- [Work to complete]
A single number is the expected answer: the count of lines in the records below that contain "Finance".

[Transcribed page contents]
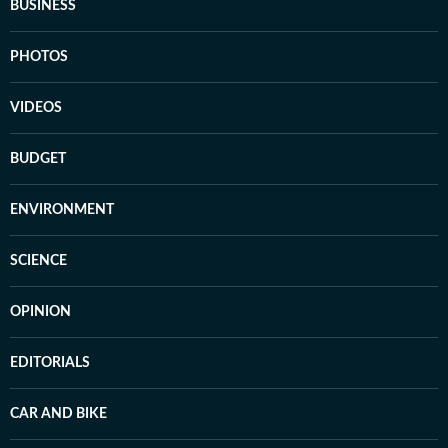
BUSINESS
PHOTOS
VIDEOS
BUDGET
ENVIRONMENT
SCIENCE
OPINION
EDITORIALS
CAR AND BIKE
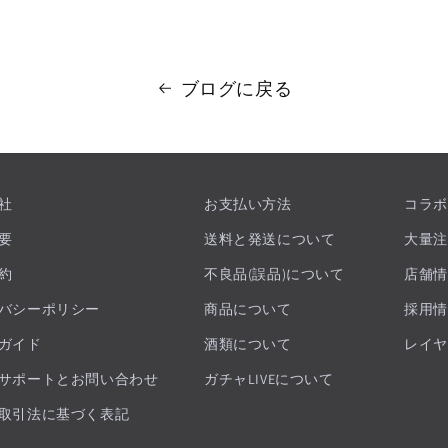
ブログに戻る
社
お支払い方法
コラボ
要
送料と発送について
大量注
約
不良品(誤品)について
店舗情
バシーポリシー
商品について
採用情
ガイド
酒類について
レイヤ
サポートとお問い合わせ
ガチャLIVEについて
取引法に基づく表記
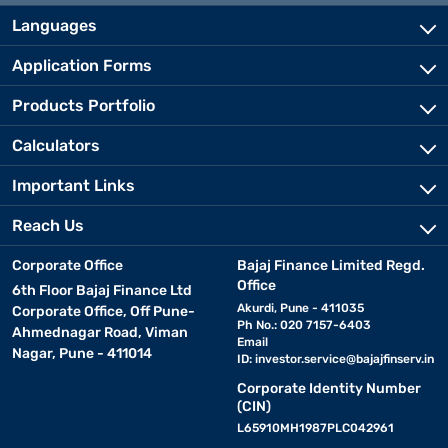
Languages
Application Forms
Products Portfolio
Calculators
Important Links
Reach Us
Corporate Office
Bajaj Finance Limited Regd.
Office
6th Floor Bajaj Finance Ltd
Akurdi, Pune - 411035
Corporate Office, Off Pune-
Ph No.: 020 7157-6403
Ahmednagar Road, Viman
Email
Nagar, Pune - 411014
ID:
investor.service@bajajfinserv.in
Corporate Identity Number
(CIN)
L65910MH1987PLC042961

- [Answer]
2